ЗАДАНИЕ A:
Каких людей называют по имени или фамилии в интервью о фильме «Безумные подражатели», не считая названий фильмов?
ЗАДАНИЕ B:
Продолжите интервью о фильме «Безумные подражатели», начав сразу после последней реплики.

ДОКУМЕНТ:

Т.Хакимов. Сергей Пахомов, помимо того что известный арт-персонаж, еще ведь и любимый актер Светланы Басковой, недавно снявшийся в главной роли в ее фильме «За Маркса…». У вас он играет шамана. Почему он?

 

Д.Венков. Да, я его видел в фильмах Басковой, и примерно это мне и требовалось. Кроме того, он выглядит старше остальных участников, как бы априори авторитетнее, что было нужно для роли шамана.

 

Т.Хакимов. Вопрос про реквизит: это какие-то реальные вещи, которые были найдены на обочинах МКАД? Ведь тогда этот фильм еще и своеобразная документация «выставки» мусора с МКАД. Или же реквизит все-таки подбирали специально? Отдельно, если можно, расскажите об артефактах — поделках «подражателей», их можно, как мне кажется, сразу нести на выставку, особенно коврик из шашек.

 

Д.Венков. Это все собиралось не только возле МКАД, пришлось ездить по разным свалкам. К этой задаче мы отнеслись достаточно ответственно: обдумывали, каким должен быть предметный мир племени. Например, полуразрушенную машину мы специально построили. Что касается коврика и лопаты с дорожным знаком, то это арт-объекты современного художника Владимира Архипова.

 

Т.Хакимов. Вам важно было такое понятие, как утопия? Задавались вы вопросом о том, какой она может быть? Обычно художника воспринимают как носителя утопического мышления, привносящего в реальность то, чего пока нет, предлагающего какие-то новые радикальные проекты.

 

Д.Венков. Меня интересовала социальная утопия. Как можно создать функционирующее сообщество наподобие сообщества «Безумных подражателей»? Конечно, это схематическая модель. Но, когда говорят о будущем как о возможности таких автономий, добровольных сегрегаций, возникает проблема ключевых зависимостей. Ведь автономии существуют только за счет того, что где-то рядом существует большое общество. Я искал возможности пред-ставить такую автономию, и карго-культ показался подходящей метафорой.

 

Т.Хакимов. В «Безумных подражателях» очевиден факт владения современной теорией, даже если и в несколько утрированных чертах. Вы разделяете мнение, что чем больше количество знаний, с которыми работает художник, тем точнее и острее будет его высказывание?

ИСХОДНЫЕ ДАННЫЕ:
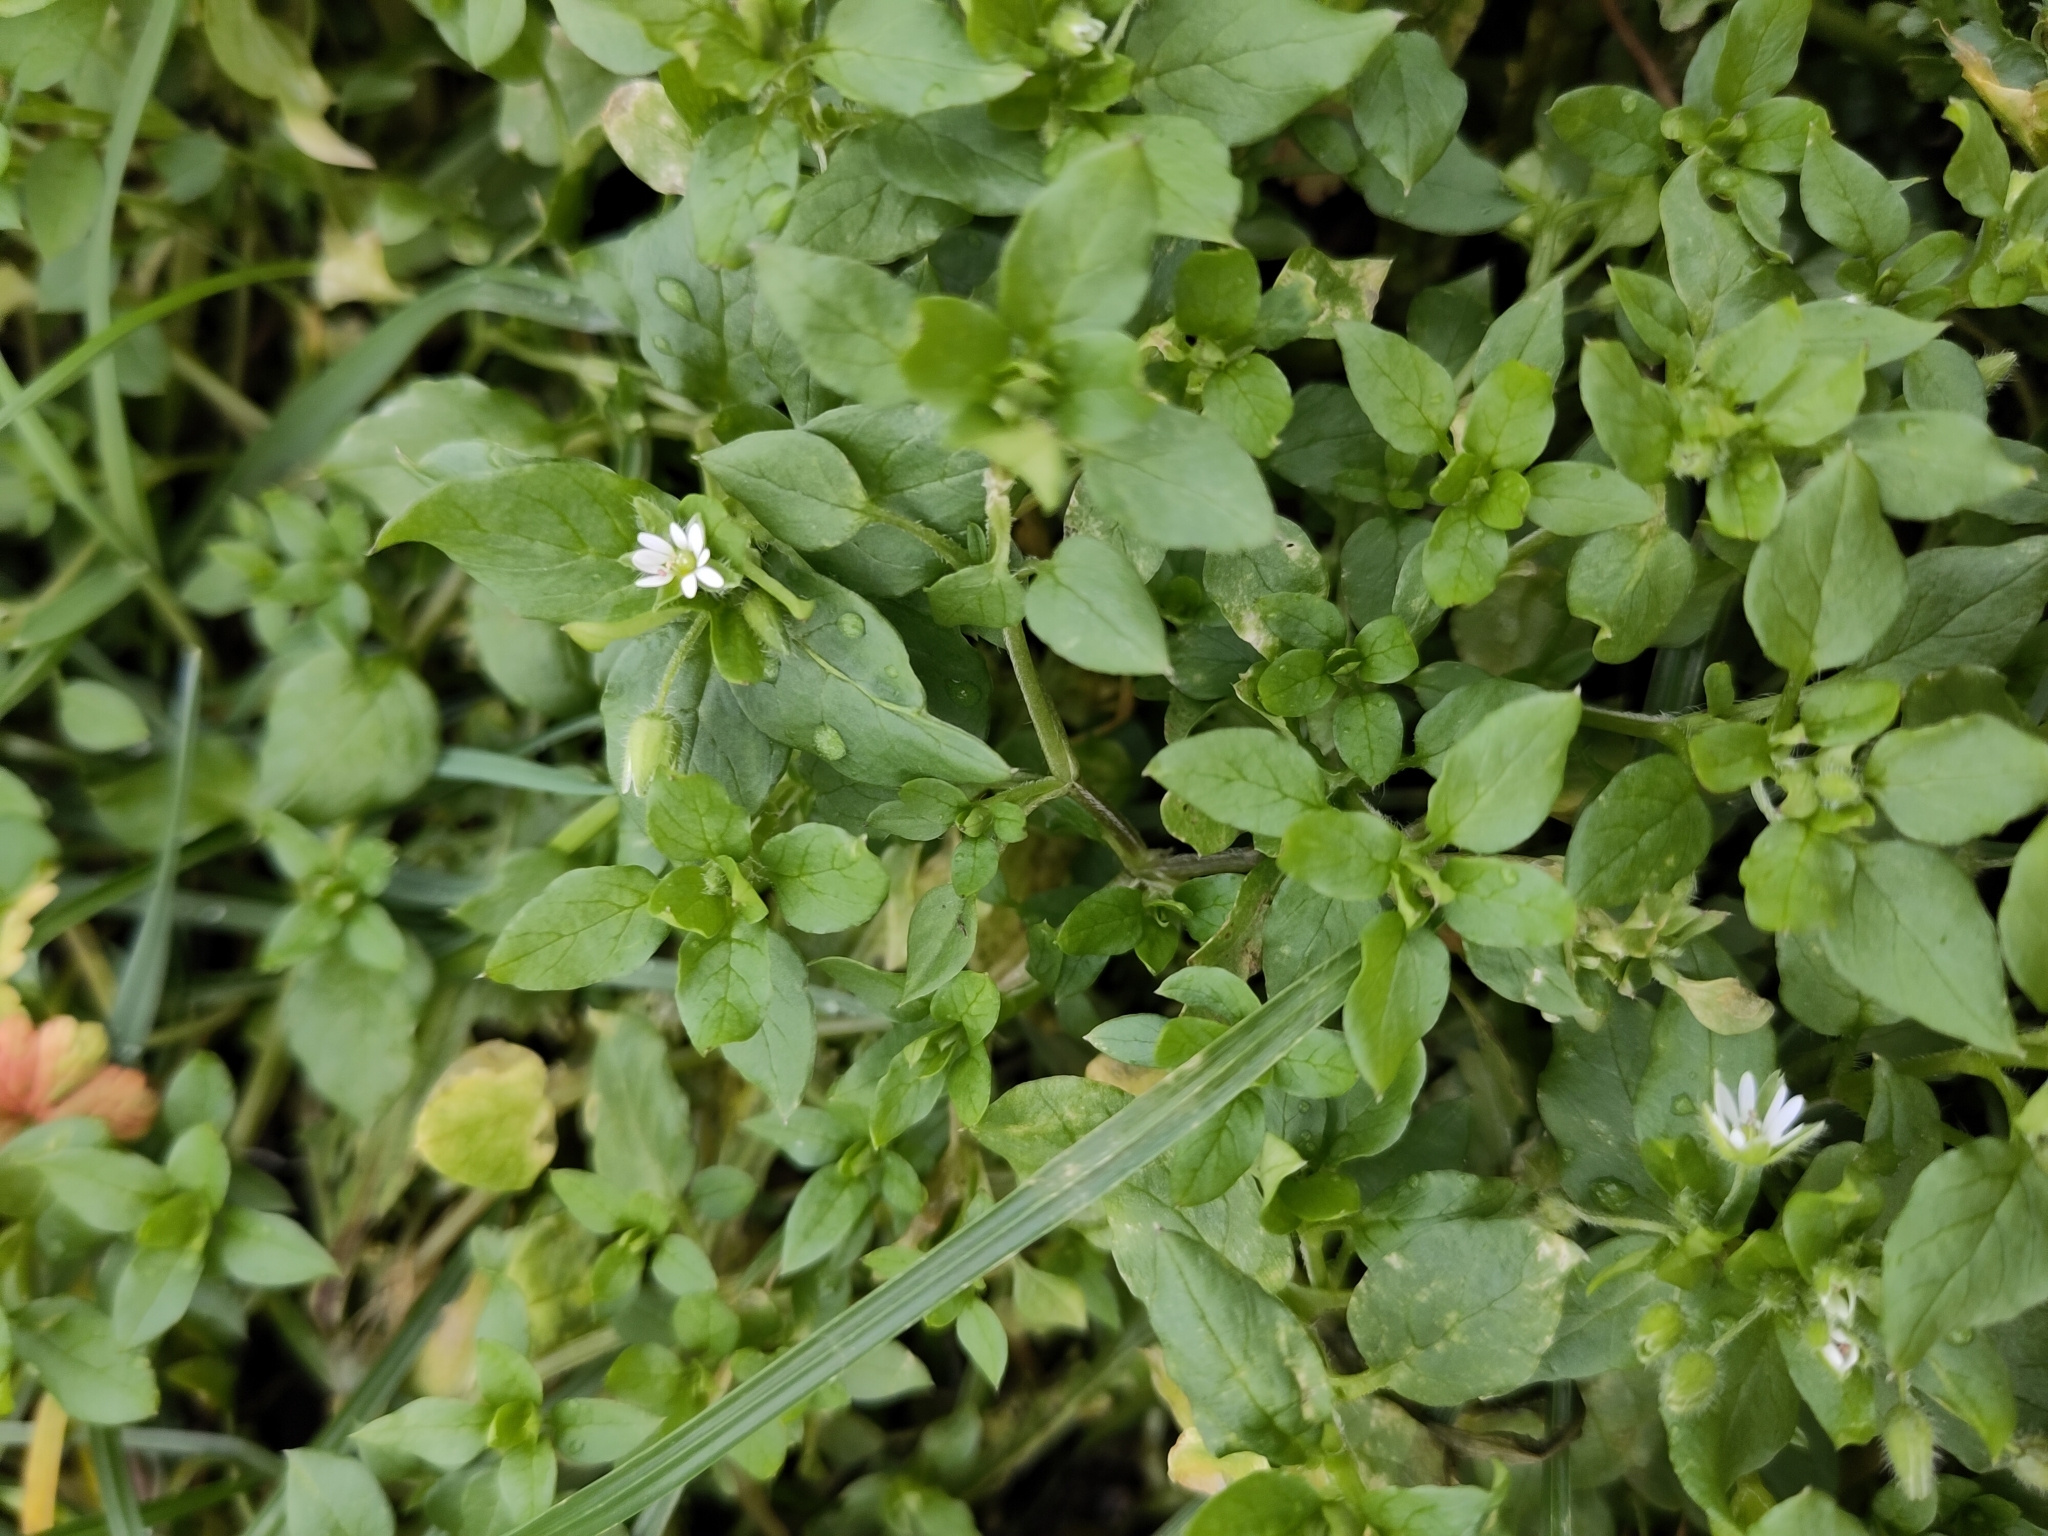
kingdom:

ОТВЕТ A:
Т.Хакимов, Сергей Пахомов, Светлана Баскова, Д.Венков, Владимир Архипов.

ОТВЕТ B:
Д.Венков. Сегодня трудно говорить о теории как о корпусе каких-то фундаментальных знаний. Сейчас важно понимание того, в каком времени ты живешь. Для этого необязательно читать книги Делёза, есть базовые характерные черты, которые сложно понять и описать, но можно почувствовать. Ко мне это пришло во время обучения в Школе Родченко. Эта школа не университет, не философский факультет. Тем не менее у меня произошло какое-то переключение по поводу того, что можно сделать, чтобы быть адекватным текущему моменту. Если же говорить о моем способе работы, то теорию я использую как медиум. Теория — это медиум моего высказывания, такое же, как видео.

 

Т.Хакимов. Как долго шли съемки?

 

Д.Венков. Чуть больше полутора лет. В два этапа: сначала я снимал племя и его ритуал, а потом провел более подробное исследование мимесиса, и его результатом стал уровень комментариев экспертов.

 

Т.Хакимов. После вашей победы на Премии Кандинского в номинации «Молодой художник. Проект года» появились ли какие-то предложения?

 

Д.Венков. Меня стали приглашать на разные выставки, появились предложения показать какие-то другие работы. Чего я и добивался — чтобы была возможность сделать что-то еще. Это получилось: мы сейчас снимаем новый фильм. При этом я считаю, что даже необязательно побеждать на «Кандинском», уже сам факт попадания на эту премию срабатывает. Если говорить конкретно про «Безумных подражателей», то у меня еще с момента защиты диплома в Школе Родченко возникло ощущение, что фильм работает, к нему был устойчивый интерес в артсреде. Он стал распространяться неофициальным путем, еще до всяких выставок, участия в биеннале и т.д. Премия Кандинского стала лишь кульминационной точкой в этом процессе.

 

Т.Хакимов. В чем, по-вашему, функция современного художника? Для чего искусство? Должно ли оно занять все пространство жизни?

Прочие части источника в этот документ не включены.